Мы тоже приехали на Лысую гору после Мамаева кургана, где слышали голос Левитана, где в динамиках гремели взрывы и пулеметные очереди, играла скорбная музыка и печатали в наступившей тишине шаг солдаты, идущие к Вечному огню.

Так вот, мы стояли перед крохотной рощицей, и я понял, что она тоже памятник тем, кто полег здесь и в других местах, памятник не меньше того, который мы только что посетили.
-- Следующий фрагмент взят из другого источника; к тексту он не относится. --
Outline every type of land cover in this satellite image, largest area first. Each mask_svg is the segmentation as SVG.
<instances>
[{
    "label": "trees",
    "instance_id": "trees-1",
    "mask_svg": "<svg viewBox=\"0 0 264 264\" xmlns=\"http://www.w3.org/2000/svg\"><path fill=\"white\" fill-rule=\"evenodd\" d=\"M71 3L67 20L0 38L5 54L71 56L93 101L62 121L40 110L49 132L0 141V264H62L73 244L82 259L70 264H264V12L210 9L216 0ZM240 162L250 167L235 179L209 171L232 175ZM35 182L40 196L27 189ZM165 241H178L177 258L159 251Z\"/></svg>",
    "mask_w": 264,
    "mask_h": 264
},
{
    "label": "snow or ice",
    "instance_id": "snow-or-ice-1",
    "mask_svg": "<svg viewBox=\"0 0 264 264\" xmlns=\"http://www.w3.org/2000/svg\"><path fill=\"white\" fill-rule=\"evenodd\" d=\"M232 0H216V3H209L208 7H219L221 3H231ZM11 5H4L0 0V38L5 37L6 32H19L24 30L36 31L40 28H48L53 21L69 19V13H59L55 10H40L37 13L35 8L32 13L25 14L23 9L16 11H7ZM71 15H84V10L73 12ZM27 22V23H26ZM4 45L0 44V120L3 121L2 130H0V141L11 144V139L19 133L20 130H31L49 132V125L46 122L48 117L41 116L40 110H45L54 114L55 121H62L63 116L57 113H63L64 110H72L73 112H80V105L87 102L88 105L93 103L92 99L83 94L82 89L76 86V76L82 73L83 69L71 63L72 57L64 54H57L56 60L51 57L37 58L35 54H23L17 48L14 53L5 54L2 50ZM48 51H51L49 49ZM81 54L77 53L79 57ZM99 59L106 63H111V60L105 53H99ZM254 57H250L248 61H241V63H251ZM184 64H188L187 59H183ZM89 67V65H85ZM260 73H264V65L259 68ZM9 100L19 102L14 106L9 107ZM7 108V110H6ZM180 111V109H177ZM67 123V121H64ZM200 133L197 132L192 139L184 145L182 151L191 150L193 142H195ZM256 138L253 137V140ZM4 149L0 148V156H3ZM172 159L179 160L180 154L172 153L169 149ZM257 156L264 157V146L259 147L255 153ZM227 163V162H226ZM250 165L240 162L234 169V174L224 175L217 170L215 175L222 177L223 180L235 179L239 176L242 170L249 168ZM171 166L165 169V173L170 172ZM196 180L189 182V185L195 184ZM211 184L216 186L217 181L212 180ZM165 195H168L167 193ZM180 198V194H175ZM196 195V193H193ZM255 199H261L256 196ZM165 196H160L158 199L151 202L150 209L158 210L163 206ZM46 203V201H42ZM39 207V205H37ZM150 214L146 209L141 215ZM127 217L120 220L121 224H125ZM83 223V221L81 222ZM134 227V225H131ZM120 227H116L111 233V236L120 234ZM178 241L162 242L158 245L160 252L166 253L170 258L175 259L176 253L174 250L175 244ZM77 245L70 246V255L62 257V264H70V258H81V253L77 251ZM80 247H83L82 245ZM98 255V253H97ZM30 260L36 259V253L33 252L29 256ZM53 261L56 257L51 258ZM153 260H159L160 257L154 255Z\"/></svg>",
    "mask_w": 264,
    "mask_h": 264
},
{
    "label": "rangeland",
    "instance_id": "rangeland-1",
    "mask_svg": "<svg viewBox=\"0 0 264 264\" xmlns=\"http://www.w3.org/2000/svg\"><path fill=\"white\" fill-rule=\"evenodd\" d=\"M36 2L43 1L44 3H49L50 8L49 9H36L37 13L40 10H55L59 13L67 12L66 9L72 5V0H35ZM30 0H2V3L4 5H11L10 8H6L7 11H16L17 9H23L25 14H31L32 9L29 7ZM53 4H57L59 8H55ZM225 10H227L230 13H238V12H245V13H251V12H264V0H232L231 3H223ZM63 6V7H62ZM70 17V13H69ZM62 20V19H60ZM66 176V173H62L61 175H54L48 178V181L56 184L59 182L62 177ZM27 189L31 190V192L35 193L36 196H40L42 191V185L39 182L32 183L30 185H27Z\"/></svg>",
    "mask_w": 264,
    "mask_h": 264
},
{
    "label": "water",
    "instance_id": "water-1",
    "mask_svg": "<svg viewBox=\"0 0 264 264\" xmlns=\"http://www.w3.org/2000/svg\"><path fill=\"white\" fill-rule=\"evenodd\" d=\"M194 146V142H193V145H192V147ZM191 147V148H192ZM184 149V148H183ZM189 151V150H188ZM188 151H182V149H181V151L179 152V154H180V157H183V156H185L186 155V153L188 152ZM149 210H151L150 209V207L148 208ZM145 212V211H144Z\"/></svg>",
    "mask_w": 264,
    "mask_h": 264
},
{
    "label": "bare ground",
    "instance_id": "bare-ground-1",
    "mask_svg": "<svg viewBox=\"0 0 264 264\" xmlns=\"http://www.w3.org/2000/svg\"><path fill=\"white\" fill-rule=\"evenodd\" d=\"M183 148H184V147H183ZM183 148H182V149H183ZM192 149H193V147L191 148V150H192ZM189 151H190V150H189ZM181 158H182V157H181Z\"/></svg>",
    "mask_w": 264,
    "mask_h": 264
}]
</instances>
Я был в том далеком и совсем близком сорок втором, а потом шагнул в зиму и раннюю весну сорок третьего, когда мы хоронили в братских и одиночных могилах наших солдат и офицеров.

Смотрю на эту рощицу, а вижу лесополосы вокруг города, вижу то «Зеленое кольцо» Сталинграда, которое приняло в свою сухую и каменистую землю тысячи и тысячи защитников города. После войны оно необыкновенно быстро разрослось. Сталинградцы не только заштопали и залечили его раны, но и протянули ленты новых лесопосадок. Деревья здесь тогда принимались и росли на удивление хорошо, будто нашу скудную приволжскую землю подменили. Уже в пятидесятые годы в лесополосах было страшно много ягод: малины и особенно смородины. Мы ходили и ездили туда и собирали ее по целому ведру.